In summary, due to the microbes have important influences on the growth, development and active metabolite biosynthesis of hosts, we successfully analyzed and characterized the community composition and trophic mode diversity of fungi associated with the fruiting body of S. vaninii for the first time by high-throughput sequencing technique in this paper.

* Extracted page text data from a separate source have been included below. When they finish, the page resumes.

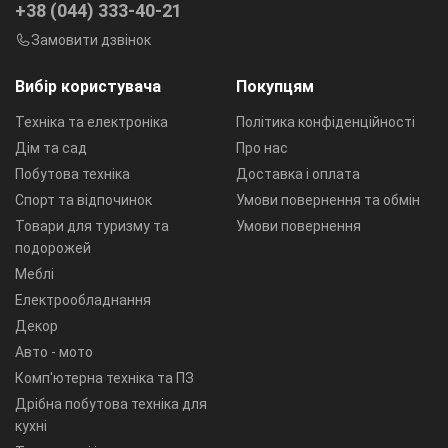
+38 (044) 333-40-21
Замовити дзвінок
Вибір користувача
Покупцям
Техніка та електроніка
Політика конфіденційності
Дім та сад
Про нас
Побутова техніка
Доставка і оплата
Спорт та відпочинок
Умови повернення та обмін
Товари для туризму та
Умови повернення
подорожей
Меблі
Електрообладнання
Декор
Авто - мото
Комп'ютерна техніка та ПЗ
Дрібна побутова техніка для
кухні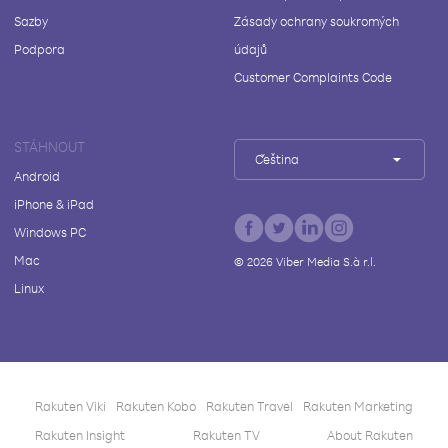
Sazby
Zásady ochrany soukromých
Podpora
údajů
Customer Complaints Code
STÁHNOUT
Čeština
Android
iPhone & iPad
Windows PC
Mac
©
2026
Viber Media S.à r.l.
Linux
Rakuten Viki
Rakuten Kobo
Rakuten Travel
Rakuten Marketing
Rakuten Insight
Rakuten TV
About Rakuten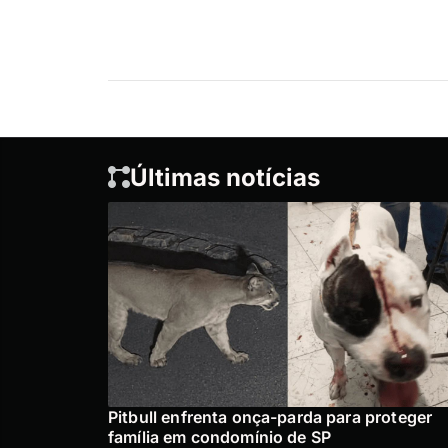
Últimas notícias
Pitbull enfrenta onça-parda para proteger
família em condomínio de SP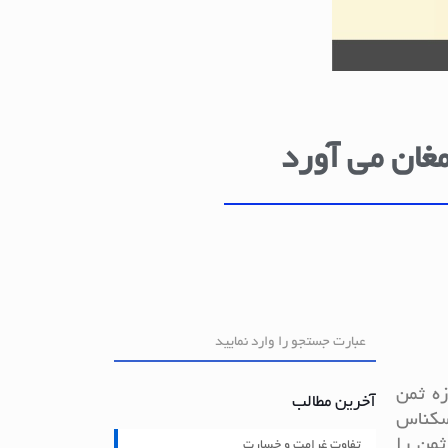
مغان می آورد
ه ثمن
آخرین مطالب
اسکناس
ی، خریدار باید ثمن را
تفاوت غرامت و خسارت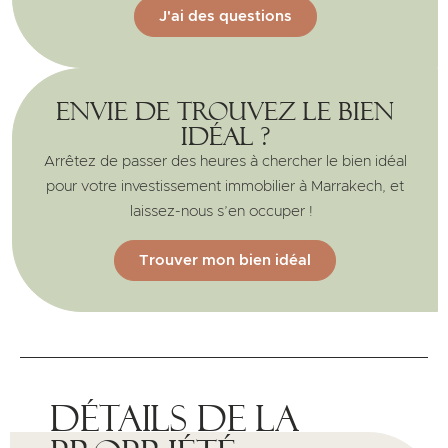
J'ai des questions
Envie de trouvez le bien
idéal ?
Arrêtez de passer des heures à chercher le bien idéal
pour votre investissement immobilier à Marrakech, et
laissez-nous s’en occuper !
Trouver mon bien idéal
Détails de la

Although the specific impacts and mechanisms of endophytic non-host fungi on the growth and metabolism of host-fungus S. vaninii need further investigation, the present work provided fundamental data for the active microbial excavation of associated sources. Since microbe’ co-culture inspired by the natural microbial community structure is becoming one of “One Strain, Many Compounds (OSMAC)” strategies to enhance chemodiversity [61, 62], we believe that the production and quality of macrofungus and its active metabolite in a large-scale culture of Sanghuangporus may be improved tremendously by its non-host endophytes in the future.